TEXTBLOCK =
Kafka in Genf
Beim Weltgipfel zur Informationsgesellschaft geht es auch darum, wie weit erstmals nichtstaatliche Organisationen integriert werden - ein Experiment Machtbalance im globalen Dreieck zwischen Regierung, Privatwirtschaft und Zivilgesellschaft
Der Weltgipfel zur Informationsgesellschaft ist auf die Streckbank zwischen Tradition und Innovation geraten. Das Interessante dabei ist, dass es nicht die Inhalte sind, bei der sich die 800 staatlichen und 700 nicht-staatlichen Teilnehmer der 2. Vorbereitungskonferenz in die Haare gekriegt haben, sondern das Prozedere (Von den Visionen zur Realität). Der Casus Belli ist die Frage, wie weit die Regierungen die Türe zum Gipfel für Zivilgesellschaft und Privatindustrie öffnen (siehe auch Welt ans Netz bis 2010).
Seit eh und je sind UN-Gipfel - man denke an die Weltkonferenzen zum Klimaschutz in Rio, zur nachhaltigen Entwicklung in Johannesburg oder zu den Menschenrechten in Wien - ein Terrain für Diplomaten. Geschulte Regierungsbeamte feilschen mitunter bis weit nach Mitternacht in kleinen oder großen Verhandlungsgruppen um diplomatische Formulierungen für Deklarationen und Aktionsprogramme, deren Texte oft ebenso schwer verständlich sind, wie deren Umsetzung nebulös ist. Die eigentlich Betroffenen und Beteiligten - die Zivilgesellschaft und die Privatwirtschaft - sitzen in der Regel draußen vor der Türe und versuchen sich im Lobbyismus oder treffen sich beim "Gegengipfel" auf der Straße.
Beim Weltgipfel zur Informationsgesellschaft - der in zwei Phasen im Dezember 2003 in Genf und im November 2005 in Tunis stattfindet - soll das alles anders werden. Erstmals, so das Mandat dieser wohl gigantischsten Konferenz der UN-Geschichte, sollen nicht-staatliche Gruppen in die Konferenz integriert werden. Der Weg vom Anspruch zur Wirklichkeit ist aber komplizierter als es sich die Väter der Öffnung der Gipfeldiplomatie vorgestellt haben.
Reinkommen ja, mitreden nein?
Der Punkt ist, dass die verschiedenen Akteure unter "Öffnung" Unterschiedliches verstehen. Die bislang Ausgeschlossenen gehen davon aus, dass sie, wenn sie denn nun schon rein können in die Verhandlungsräume, auch mitreden und an einigen Punkten mitentscheiden können. Die meisten Regierungen verstehen unter Öffnung dagegen "reinkommen ja, aber mitreden nein".

VORLIEGENDE DATEN =
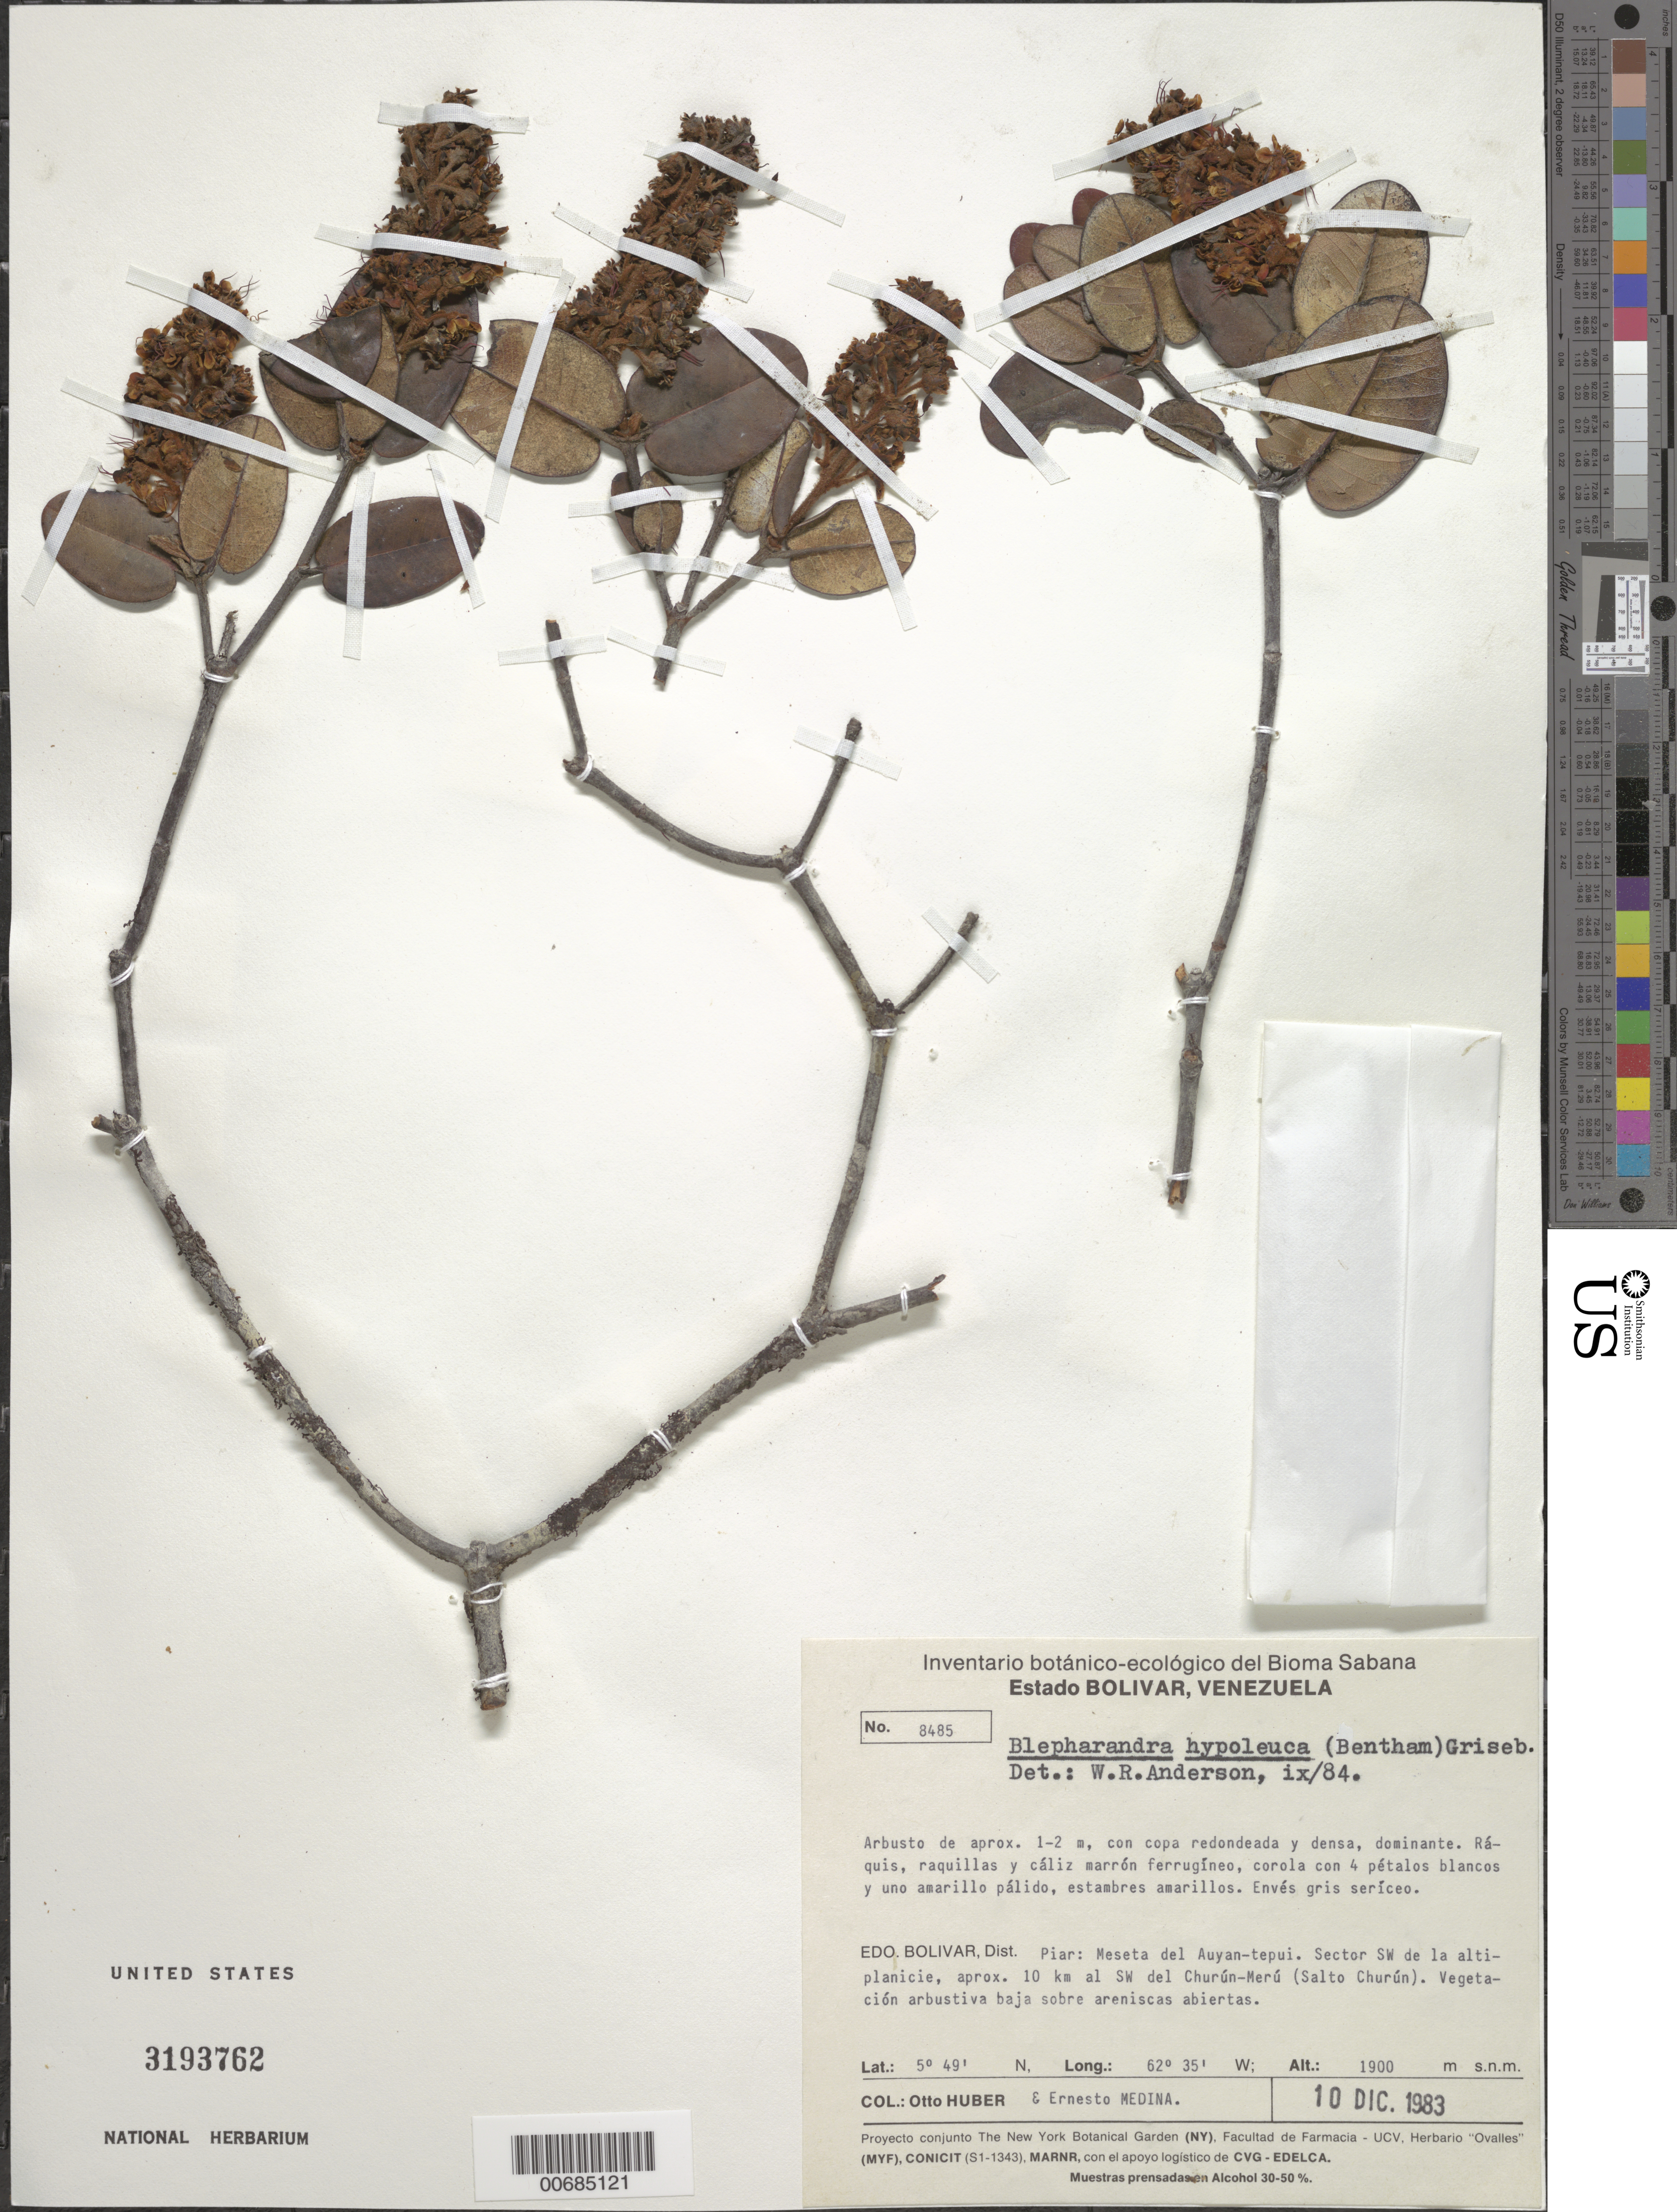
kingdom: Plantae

...

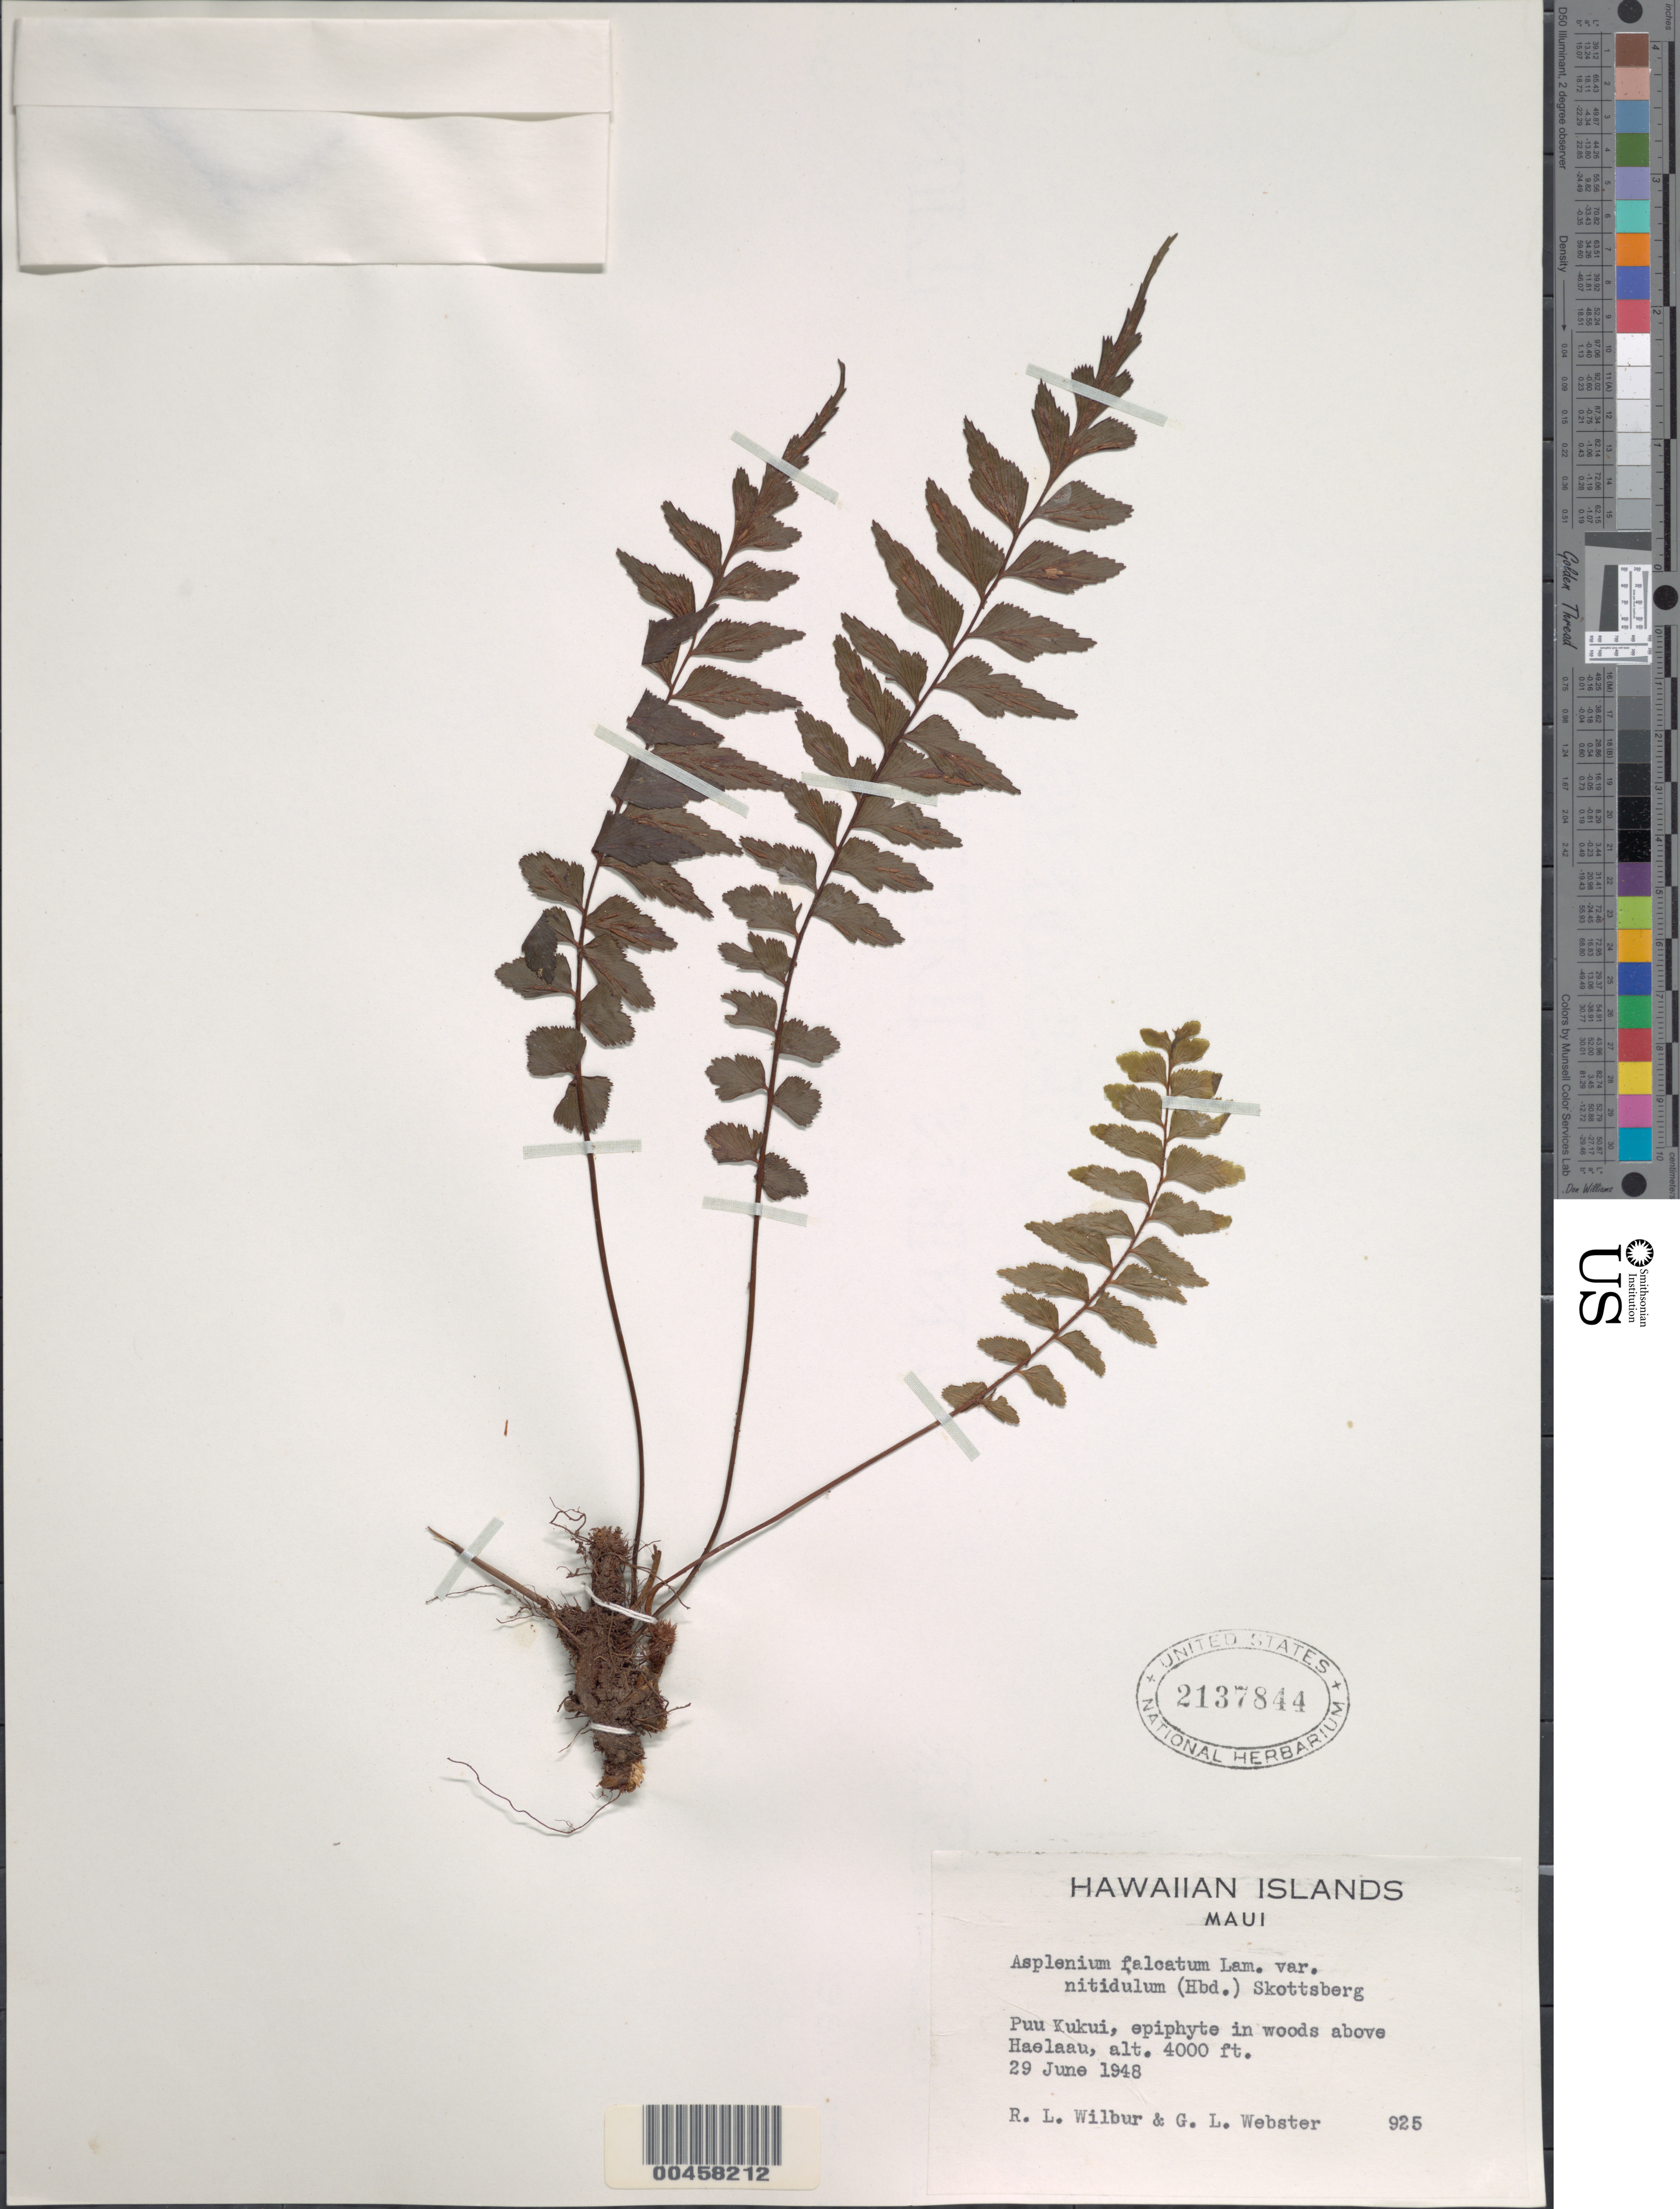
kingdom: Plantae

ARBEITSAUFTRÄGE =
• 1. Wann und wo finden laut dem Text über den Weltgipfel zur Informationsgesellschaft die beiden Phasen des Gipfels statt?
• 2. Führe den Text über den Weltgipfel zur Informationsgesellschaft im Anschluss an seinen letzten Satz weiter.

SCHRIFTLICHE ANTWORTEN =
• 1. Im Dezember 2003 in Genf und im November 2005 in Tunis.

• 2.
Wie in einem Brennspiegel zeigte sich dieser Konflikt am letzten Tag der 2. Vorbreitungskonferenz (PrepCom 2) zum Gipfel vorige Woche in Genf. Die 180 Regierungen hatten sich nach langem hin und her auf einen ersten Rohentwurf einer Deklaration und eines Aktionsprogramms geeinigt. In den wesentlichen inhaltlichen Eck-Punkten herrschte weitgehend Einmütigkeit: Bis zum Jahr 2015 sollen alle Schulen dieser Welt online und in jedem Dorf mindestens ein öffentlicher Internet Zugang sein. Bildung für jedermann wird als ein Schlüsselelement auf diesen Weg zur vernetzten Informationsgesellschaft gesehen, um eine nachhaltige Entwicklung zu ermöglichen, die schrittweise nicht nur das Elend dieser Welt mindert, sondern auch dem Einzelnen immer mehr Möglichkeiten einräumt, seine Fähigkeiten zu entfalten. Man brauche eine neue globale Kultur der Sicherheit im Cyberspace. Die "digitale Spaltung" (Digital Divide) soll durch "digitale Solidarität" (Digital Solidarity) in "digitale Möglichkeiten" (Digital Opportunities) gedreht werden.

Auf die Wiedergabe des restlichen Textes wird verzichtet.